Continue the forum discussion on room treatment, recording quality, and tone controls, starting after its final sentence.

• _TEXT FOR ANALYSIS_
• • • • • • •
Corner Bass traps or soffit traps from GIK.   The soffit traps work a little better, but the corner bass traps give you more floor space.

Not sure if RP is the a good reference or not as I don't use that service, but there are a couple things to consider. 

- If you don't know the CAT # of the specific album, well that is a major prob.  That is also a big downside to streaming - you have no idea (many times) of the provenance as well as they can remove/change said album version at any given point and you'll never know (generally speaking)

- The recording/mixing/mastering means everything (provenance) and if one doesn't know that then all bets are off

- Some recordings most def sound better than others (I would hope so)?  However, as has been pointed out, the room/acoustics are paramount to SQ along with proper setup.  Those two items are an absolute MUST before anything else. 

i also believe in "tone control courage" IOW using definitive electronic means to correct an incorrect frequency balance in a given recording. 

With my current setup I don’t have any tone controls.  The NODE has some when using the internal DAC.  I’m bypassing that into the SMSL DAC, which has no tone controls.  I don’t have a preamp, and my speakers are powered.  I’d have to put something into the system like a Lokius, minidsp or minidsp ddrc24.  There are some crossover frequency and q controls on my subs.

Some recordings sound great and others dead because of differences in recording, mixing and mastering.
• • • • • • •
• _DATA RECORDS_
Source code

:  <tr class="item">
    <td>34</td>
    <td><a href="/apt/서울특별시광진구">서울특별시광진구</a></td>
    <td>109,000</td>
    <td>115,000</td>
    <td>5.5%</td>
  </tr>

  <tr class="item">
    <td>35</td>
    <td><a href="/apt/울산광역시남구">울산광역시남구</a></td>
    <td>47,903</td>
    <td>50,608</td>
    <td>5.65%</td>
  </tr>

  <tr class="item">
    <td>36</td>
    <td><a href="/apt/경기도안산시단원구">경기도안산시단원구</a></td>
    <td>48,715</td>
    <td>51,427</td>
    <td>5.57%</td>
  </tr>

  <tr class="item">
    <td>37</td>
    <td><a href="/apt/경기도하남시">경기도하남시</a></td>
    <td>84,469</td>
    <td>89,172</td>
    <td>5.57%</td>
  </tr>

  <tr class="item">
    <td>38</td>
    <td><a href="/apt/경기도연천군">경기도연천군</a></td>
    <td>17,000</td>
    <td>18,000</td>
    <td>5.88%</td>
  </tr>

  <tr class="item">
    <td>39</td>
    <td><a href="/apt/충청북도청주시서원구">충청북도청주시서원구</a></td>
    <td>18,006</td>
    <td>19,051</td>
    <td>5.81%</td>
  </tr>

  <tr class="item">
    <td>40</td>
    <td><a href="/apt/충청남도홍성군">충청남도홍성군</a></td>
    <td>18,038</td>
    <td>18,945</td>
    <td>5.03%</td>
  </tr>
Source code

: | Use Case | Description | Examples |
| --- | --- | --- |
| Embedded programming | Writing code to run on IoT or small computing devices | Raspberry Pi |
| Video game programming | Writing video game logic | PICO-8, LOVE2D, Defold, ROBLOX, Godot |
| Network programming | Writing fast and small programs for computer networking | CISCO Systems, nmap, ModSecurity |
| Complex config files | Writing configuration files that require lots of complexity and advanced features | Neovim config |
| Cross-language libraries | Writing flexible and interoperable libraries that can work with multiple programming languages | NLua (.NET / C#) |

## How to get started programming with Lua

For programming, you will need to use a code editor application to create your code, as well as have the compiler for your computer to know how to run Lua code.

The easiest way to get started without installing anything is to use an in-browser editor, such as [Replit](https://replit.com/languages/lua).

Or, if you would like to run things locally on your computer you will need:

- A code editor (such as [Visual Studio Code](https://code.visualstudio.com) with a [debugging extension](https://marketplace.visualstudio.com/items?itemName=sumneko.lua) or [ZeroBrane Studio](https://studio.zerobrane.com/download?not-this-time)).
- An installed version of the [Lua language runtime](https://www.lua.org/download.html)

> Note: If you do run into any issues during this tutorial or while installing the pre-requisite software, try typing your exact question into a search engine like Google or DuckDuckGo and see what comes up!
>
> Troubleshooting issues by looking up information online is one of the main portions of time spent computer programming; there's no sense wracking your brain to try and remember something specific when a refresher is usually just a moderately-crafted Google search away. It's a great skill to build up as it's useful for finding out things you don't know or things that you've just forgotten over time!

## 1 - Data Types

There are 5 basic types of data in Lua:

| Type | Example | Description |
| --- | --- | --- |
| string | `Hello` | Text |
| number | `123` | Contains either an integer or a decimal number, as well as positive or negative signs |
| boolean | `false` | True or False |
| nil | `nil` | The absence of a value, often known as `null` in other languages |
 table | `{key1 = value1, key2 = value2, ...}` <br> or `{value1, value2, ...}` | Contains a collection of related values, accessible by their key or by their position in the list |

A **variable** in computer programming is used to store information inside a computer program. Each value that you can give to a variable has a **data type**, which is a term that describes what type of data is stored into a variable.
• • • • • • •
• _RESPONSE FOR THIS EXERCISE_
I hear five different classes of sound quality in my collection of albums, even ranking each album D, C, B, A, A+ based on sound quality only.

This has nothing at all to do with the "music quality" of the material or the artists.

That's a great idea tom. I've got alot of used classical records from my father and an estate sale.  Ranking them sounds like a wise idea!

How do you rank them? Do you use post it notes or some other method?

@jjbeason14 I have found odds are good a classical or jazz record will be in class A, with some very spectacular recordings getting into class A+.

Most pop and rock are in class B, with quite a few in class C.

The only class D albums I have were recorded  before 1950.

Based on the responses, i don’t think recording quality is the reason for the differences I hear.  My system and room just don’t go well with some recordings.  Cupping my ears towards the speakers seems to improve almost all of them, but while some show just a slight improvement, others have a night and day difference, with a very significant, holographic improvement.